• _Document segment_:
Alhadeff also presents pregnancy as powerful and erotic, defying modern depictions of the pregnant body as weak or incapable (see Harvard professor Ann Braude’s Radical Spirits: Spiritualism and Women’s Rights in Nineteenth-Century America  for a discussion of how these depictions entered the cultural mindset in North America).
redroom8, analog photography
The Red Room Cocktail Lounge, San Francisco
Copyright 2013, Cara Judea Alhadeff, All Rights reserved.
In Alhadeff’s artist statement for the Gestation Project, the artist discusses both the multiple levels of sexuality and empowerment that are part of the pregnant body, as well as the unique ways in which the pregnant body communicates with society and the outside world:
The women’s pregnant bodies represent the simultaneity of inside and outside. Her private is undeniably public. Her body is raw and exposed and contained. Life within her is clearly visible from the outside. Because her corporeality cannot be concealed, the pregnant woman is exempt from societal constraints that obscure body awareness. The pregnant woman is the ideal subversive–challenging cultural norm in our society because her woman-ness is utterly present. She is sexual without objectification–the embodiment of sexual and corporeal empowerment.

• _Provided data_:
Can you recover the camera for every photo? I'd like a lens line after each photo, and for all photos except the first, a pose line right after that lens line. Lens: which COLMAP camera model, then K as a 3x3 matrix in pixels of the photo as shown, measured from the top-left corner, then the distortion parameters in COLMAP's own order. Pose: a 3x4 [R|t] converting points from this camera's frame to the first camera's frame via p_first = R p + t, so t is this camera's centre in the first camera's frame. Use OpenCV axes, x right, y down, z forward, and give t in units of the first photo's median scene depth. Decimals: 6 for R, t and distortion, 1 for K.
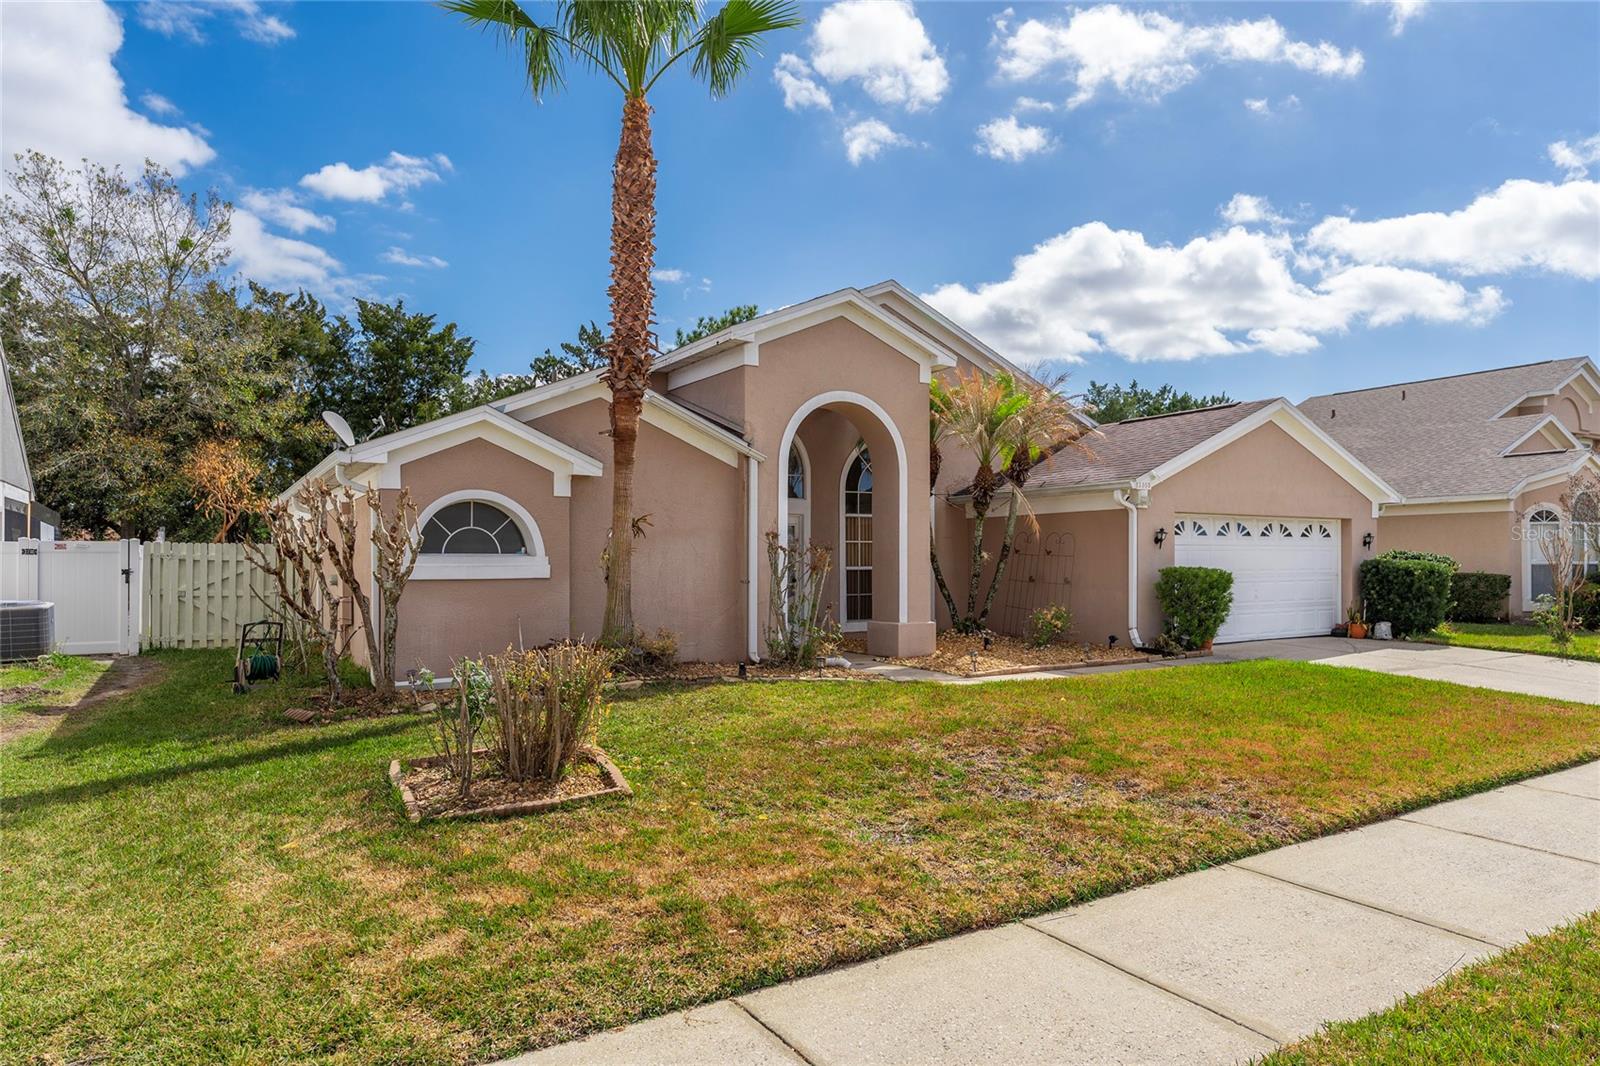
lens RADIAL K [[1017.6, 0, 799.1], [0, 1017.6, 534.8], [0, 0, 1]] dist [-0.015021, 0.000904]
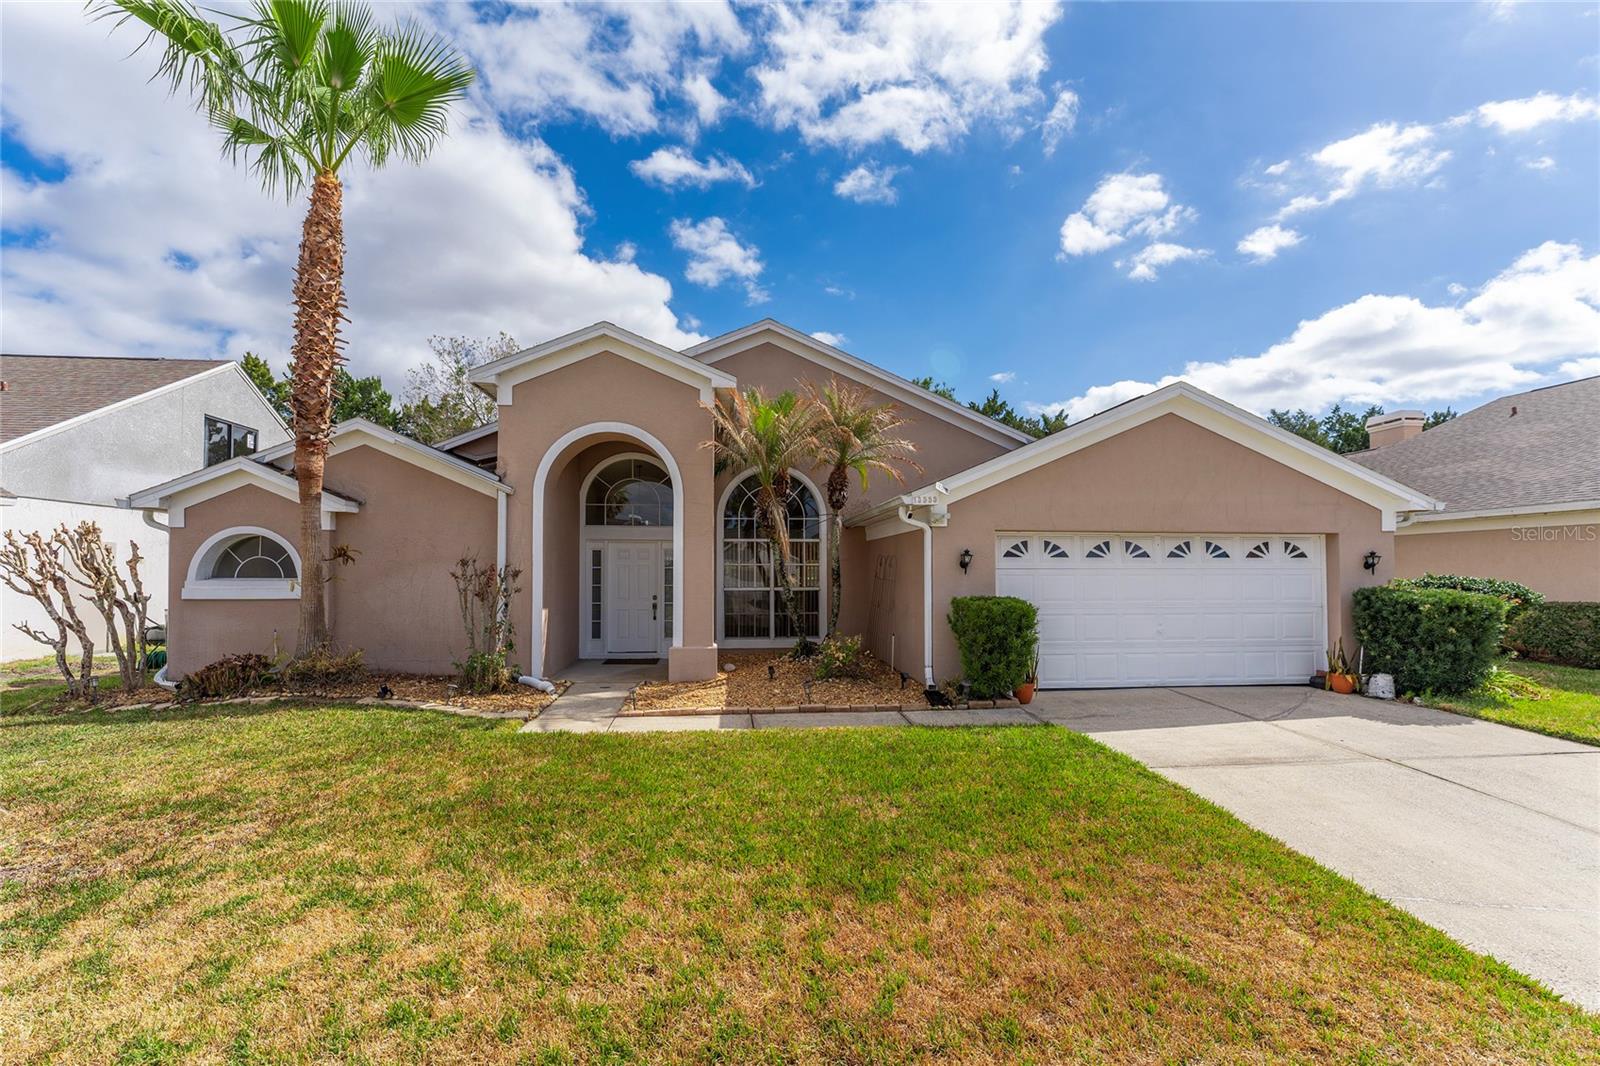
lens RADIAL K [[639.4, 0, 803.5], [0, 639.4, 546.5], [0, 0, 1]] dist [0.000261, -0.000218]
pose [[0.895839, -0.015452, -0.444110, 0.415284], [0.007943, 0.999792, -0.018762, -0.000012], [0.444308, 0.013280, 0.895776, 0.407675]]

• _Your tasks_:
**A)** Answer these from the passage on the Gestation Project:
(i) Which book does the passage recommend for a discussion of how depictions of the pregnant body as weak or incapable entered the cultural mindset in North America?
(ii) In what city is the Red Room Cocktail Lounge?
(iii) According to the artist statement, what is the pregnant woman exempt from?
**B)** Translate this sentence from the passage on the Gestation Project into Spanish: "Because her corporeality cannot be concealed, the pregnant woman is exempt from societal constraints that obscure body awareness."
**C)** Reproduce the passage on the Gestation Project word for word, starting at "In Alhadeff’s artist" and ending at "and corporeal empowerment.".

• _Expected responses_:
**A)**
(i) Radical Spirits: Spiritualism and Women's Rights in Nineteenth-Century America, by Harvard professor Ann Braude.
(ii) San Francisco.
(iii) Societal constraints that obscure body awareness.

**B)** Como su corporeidad no puede ocultarse, la mujer embarazada está exenta de las restricciones sociales que oscurecen la conciencia del cuerpo.

**C)**
In Alhadeff’s artist statement for the Gestation Project, the artist discusses both the multiple levels of sexuality and empowerment that are part of the pregnant body, as well as the unique ways in which the pregnant body communicates with society and the outside world:
The women’s pregnant bodies represent the simultaneity of inside and outside. Her private is undeniably public. Her body is raw and exposed and contained. Life within her is clearly visible from the outside. Because her corporeality cannot be concealed, the pregnant woman is exempt from societal constraints that obscure body awareness. The pregnant woman is the ideal subversive–challenging cultural norm in our society because her woman-ness is utterly present. She is sexual without objectification–the embodiment of sexual and corporeal empowerment.